Update the text lines in the data by replacing "Neem" with "Breng" and leaving everything else unchanged. Leave out the pictures and include only the text.

--- PROVIDED DATA Enclosed Below ---

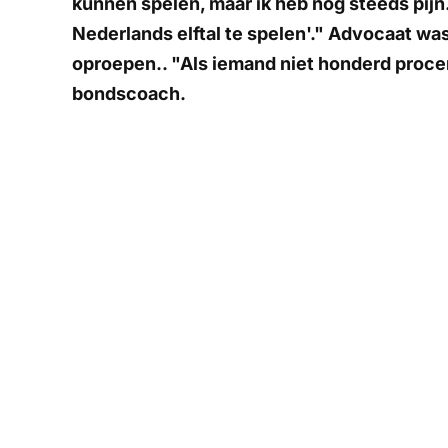
kunnen spelen, maar ik heb nog steeds pijn.
Nederlands elftal te spelen'." Advocaat was
oproepen.. "Als iemand niet honderd procent 
bondscoach.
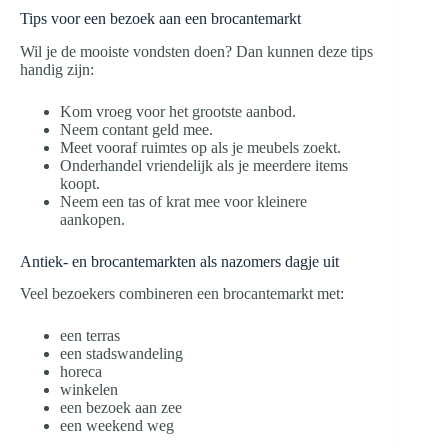
Tips voor een bezoek aan een brocantemarkt
Wil je de mooiste vondsten doen? Dan kunnen deze tips
handig zijn:
Kom vroeg voor het grootste aanbod.
Neem contant geld mee.
Meet vooraf ruimtes op als je meubels zoekt.
Onderhandel vriendelijk als je meerdere items
koopt.
Neem een tas of krat mee voor kleinere
aankopen.
Antiek- en brocantemarkten als nazomers dagje uit
Veel bezoekers combineren een brocantemarkt met:
een terras
een stadswandeling
horeca
winkelen
een bezoek aan zee
een weekend weg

--- End of Enclosed PROVIDED DATA ---

**RESPONSE TO THE EXERCISE:**
kunnen spelen, maar ik heb nog steeds pijn.
Nederlands elftal te spelen'." Advocaat was
oproepen.. "Als iemand niet honderd procent 
bondscoach.
Tips voor een bezoek aan een brocantemarkt
Wil je de mooiste vondsten doen? Dan kunnen deze tips
handig zijn:
Kom vroeg voor het grootste aanbod.
Breng contant geld mee.
Meet vooraf ruimtes op als je meubels zoekt.
Onderhandel vriendelijk als je meerdere items
koopt.
Breng een tas of krat mee voor kleinere
aankopen.
Antiek- en brocantemarkten als nazomers dagje uit
Veel bezoekers combineren een brocantemarkt met:
een terras
een stadswandeling
horeca
winkelen
een bezoek aan zee
een weekend weg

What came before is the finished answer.